YOUR GOAL >>
Write out exactly the lines of the entries below from the one holding "เชิงลึกเกี่ยวก" to the one holding "能，定期向客户发送满意度调查、意见反馈表等，增加客户", inclusive, and leave out all other lines.
········
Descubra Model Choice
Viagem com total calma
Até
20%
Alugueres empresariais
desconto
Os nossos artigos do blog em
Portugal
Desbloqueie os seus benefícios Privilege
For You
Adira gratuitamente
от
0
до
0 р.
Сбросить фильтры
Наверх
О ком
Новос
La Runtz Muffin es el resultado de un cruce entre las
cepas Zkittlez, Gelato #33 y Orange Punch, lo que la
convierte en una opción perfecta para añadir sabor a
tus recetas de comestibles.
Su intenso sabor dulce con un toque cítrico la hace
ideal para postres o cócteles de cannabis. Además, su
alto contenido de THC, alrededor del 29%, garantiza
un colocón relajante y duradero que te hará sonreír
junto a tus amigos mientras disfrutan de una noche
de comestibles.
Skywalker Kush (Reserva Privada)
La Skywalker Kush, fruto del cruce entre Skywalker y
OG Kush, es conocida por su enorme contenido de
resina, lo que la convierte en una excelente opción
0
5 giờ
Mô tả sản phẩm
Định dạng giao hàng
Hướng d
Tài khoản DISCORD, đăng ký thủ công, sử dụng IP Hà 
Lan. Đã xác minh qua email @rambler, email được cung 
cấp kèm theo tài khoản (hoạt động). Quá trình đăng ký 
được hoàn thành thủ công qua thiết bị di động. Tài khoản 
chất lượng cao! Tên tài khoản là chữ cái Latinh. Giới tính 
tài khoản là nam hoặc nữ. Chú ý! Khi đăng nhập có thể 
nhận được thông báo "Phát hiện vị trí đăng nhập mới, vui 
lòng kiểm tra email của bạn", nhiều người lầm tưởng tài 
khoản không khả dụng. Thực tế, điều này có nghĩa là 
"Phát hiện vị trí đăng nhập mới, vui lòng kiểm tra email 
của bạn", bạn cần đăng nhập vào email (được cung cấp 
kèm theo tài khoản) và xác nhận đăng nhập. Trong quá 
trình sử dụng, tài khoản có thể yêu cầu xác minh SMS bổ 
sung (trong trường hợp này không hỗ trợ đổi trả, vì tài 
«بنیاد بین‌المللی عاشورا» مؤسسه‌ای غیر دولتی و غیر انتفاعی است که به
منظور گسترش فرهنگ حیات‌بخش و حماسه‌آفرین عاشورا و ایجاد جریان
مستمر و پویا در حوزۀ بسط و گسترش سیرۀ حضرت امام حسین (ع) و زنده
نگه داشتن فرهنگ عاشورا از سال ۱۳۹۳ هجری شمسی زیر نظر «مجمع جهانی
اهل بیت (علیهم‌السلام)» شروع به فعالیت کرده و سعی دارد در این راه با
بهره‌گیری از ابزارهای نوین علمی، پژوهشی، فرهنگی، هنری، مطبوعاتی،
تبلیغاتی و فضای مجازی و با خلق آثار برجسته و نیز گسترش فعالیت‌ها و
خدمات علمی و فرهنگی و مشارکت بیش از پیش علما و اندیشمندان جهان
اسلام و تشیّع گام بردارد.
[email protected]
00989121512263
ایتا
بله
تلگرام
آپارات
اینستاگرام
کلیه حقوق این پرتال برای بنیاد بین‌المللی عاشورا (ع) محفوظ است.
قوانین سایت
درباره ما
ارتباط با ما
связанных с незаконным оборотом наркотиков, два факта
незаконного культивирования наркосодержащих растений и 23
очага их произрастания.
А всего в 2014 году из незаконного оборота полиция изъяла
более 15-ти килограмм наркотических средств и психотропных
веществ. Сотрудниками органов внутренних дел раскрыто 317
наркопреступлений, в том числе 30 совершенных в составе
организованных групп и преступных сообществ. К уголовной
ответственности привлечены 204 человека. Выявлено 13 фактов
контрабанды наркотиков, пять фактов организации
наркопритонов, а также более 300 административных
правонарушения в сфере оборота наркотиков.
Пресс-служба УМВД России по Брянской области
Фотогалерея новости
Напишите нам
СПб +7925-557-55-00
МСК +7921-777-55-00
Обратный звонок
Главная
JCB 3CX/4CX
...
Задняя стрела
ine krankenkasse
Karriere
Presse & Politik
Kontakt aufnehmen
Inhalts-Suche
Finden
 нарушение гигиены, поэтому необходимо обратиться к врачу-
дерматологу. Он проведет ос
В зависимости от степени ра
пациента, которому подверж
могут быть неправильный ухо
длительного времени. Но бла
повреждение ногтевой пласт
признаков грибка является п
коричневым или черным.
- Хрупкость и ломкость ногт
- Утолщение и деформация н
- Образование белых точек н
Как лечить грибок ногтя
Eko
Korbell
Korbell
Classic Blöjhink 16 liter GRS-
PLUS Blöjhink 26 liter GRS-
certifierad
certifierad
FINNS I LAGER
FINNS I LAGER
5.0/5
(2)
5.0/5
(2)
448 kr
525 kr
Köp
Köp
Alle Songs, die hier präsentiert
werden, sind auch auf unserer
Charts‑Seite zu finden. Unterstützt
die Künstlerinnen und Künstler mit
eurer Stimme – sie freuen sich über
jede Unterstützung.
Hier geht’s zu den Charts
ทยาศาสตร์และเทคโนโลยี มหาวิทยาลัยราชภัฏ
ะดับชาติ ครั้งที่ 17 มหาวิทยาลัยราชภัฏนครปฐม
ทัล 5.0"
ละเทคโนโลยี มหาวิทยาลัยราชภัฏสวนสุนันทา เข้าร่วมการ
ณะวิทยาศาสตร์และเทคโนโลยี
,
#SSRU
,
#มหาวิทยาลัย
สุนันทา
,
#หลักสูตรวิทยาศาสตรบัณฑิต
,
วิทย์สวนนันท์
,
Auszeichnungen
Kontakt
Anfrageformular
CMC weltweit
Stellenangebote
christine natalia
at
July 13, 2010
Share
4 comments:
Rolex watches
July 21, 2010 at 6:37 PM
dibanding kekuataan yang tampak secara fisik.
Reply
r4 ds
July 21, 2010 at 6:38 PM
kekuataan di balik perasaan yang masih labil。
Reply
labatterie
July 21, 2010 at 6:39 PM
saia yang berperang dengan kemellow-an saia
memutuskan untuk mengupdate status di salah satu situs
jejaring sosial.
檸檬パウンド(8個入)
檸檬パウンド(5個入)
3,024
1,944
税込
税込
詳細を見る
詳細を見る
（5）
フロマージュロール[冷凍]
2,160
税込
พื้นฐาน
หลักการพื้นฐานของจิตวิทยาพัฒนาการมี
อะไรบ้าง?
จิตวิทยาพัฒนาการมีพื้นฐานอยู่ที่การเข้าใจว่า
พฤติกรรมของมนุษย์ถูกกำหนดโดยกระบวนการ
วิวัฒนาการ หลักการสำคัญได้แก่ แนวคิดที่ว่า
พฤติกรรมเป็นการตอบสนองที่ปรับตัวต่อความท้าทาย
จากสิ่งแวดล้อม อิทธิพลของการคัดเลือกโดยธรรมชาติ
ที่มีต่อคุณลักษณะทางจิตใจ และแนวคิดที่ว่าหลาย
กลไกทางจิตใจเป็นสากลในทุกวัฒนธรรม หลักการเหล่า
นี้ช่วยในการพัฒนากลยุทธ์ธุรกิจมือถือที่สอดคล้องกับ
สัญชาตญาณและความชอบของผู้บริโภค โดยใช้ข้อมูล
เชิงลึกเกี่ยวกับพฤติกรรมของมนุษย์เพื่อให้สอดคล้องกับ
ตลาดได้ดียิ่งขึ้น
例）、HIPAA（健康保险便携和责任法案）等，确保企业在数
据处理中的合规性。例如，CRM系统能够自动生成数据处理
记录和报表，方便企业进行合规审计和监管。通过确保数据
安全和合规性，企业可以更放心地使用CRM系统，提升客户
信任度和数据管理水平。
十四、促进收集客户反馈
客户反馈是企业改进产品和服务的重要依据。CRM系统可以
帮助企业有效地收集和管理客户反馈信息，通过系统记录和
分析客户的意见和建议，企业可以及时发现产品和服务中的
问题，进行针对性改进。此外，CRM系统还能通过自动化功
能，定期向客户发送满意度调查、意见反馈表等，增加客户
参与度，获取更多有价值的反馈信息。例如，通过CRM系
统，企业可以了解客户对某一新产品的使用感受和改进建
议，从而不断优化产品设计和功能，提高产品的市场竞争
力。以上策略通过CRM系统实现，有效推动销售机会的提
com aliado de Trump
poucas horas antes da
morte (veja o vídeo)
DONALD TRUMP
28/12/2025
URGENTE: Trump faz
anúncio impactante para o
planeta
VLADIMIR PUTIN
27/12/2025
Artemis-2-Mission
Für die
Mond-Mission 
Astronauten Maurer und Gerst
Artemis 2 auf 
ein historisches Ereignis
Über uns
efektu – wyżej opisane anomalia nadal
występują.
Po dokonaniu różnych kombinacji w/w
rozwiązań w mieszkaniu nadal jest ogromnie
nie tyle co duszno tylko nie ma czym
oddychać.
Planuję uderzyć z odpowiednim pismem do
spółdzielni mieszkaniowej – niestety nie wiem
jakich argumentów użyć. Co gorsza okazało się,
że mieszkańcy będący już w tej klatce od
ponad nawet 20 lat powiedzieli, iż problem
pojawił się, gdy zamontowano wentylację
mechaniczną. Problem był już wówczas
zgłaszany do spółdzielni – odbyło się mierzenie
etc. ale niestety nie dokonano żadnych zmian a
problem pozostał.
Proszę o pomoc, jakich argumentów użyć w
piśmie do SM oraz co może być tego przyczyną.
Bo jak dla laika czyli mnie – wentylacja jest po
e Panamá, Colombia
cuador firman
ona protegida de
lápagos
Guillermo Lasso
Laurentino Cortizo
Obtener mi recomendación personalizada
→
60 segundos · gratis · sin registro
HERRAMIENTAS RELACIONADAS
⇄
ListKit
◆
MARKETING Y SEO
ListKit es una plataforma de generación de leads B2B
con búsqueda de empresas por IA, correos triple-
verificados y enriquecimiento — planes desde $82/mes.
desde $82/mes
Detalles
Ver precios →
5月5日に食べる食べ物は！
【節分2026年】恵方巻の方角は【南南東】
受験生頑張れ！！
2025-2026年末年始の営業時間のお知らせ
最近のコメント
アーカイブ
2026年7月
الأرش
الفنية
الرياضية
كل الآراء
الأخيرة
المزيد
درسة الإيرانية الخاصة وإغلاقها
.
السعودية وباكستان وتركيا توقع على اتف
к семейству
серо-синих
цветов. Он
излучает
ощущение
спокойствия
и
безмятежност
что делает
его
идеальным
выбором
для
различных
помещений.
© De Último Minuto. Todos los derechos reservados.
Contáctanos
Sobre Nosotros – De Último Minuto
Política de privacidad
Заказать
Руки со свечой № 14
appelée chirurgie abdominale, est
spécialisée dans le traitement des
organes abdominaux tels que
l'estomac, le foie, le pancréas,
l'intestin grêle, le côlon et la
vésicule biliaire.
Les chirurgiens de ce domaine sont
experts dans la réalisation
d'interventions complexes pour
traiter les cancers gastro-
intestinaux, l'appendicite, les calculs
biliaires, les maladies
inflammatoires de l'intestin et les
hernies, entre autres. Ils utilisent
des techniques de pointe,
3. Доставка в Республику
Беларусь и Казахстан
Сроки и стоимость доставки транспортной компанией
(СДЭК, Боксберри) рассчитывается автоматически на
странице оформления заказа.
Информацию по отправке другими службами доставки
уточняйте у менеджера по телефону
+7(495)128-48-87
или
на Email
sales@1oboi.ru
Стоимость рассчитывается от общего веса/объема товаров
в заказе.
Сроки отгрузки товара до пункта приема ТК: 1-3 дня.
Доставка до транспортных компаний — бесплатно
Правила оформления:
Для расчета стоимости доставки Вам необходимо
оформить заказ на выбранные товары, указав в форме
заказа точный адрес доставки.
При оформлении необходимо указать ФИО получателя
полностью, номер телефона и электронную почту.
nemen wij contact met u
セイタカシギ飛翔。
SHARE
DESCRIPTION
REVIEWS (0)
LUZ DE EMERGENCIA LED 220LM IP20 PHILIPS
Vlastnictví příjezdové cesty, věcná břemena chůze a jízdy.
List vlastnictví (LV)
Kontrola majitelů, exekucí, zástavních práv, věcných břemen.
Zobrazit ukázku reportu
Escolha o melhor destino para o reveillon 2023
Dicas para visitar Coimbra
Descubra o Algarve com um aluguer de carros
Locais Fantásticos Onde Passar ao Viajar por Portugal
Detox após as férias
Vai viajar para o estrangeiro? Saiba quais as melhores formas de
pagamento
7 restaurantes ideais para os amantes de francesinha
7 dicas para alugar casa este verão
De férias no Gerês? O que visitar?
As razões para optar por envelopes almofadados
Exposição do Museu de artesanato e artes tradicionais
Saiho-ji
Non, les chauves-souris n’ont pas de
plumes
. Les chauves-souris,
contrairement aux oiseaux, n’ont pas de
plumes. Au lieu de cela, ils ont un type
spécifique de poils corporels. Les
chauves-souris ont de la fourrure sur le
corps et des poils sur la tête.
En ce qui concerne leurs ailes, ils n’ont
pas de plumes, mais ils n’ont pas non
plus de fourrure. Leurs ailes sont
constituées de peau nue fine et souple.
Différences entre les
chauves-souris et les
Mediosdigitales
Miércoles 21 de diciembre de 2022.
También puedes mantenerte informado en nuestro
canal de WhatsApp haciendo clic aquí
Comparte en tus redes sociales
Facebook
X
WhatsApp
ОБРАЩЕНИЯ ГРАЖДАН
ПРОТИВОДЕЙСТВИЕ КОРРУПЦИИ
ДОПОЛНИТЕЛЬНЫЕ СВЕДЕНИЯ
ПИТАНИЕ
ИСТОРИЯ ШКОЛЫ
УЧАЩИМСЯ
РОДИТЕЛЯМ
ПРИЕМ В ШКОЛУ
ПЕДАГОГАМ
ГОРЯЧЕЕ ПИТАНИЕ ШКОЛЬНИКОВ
········
EXERCISE RESULT >>
เชิงลึกเกี่ยวกับพฤติกรรมของมนุษย์เพื่อให้สอดคล้องกับ
ตลาดได้ดียิ่งขึ้น
例）、HIPAA（健康保险便携和责任法案）等，确保企业在数
据处理中的合规性。例如，CRM系统能够自动生成数据处理
记录和报表，方便企业进行合规审计和监管。通过确保数据
安全和合规性，企业可以更放心地使用CRM系统，提升客户
信任度和数据管理水平。
十四、促进收集客户反馈
客户反馈是企业改进产品和服务的重要依据。CRM系统可以
帮助企业有效地收集和管理客户反馈信息，通过系统记录和
分析客户的意见和建议，企业可以及时发现产品和服务中的
问题，进行针对性改进。此外，CRM系统还能通过自动化功
能，定期向客户发送满意度调查、意见反馈表等，增加客户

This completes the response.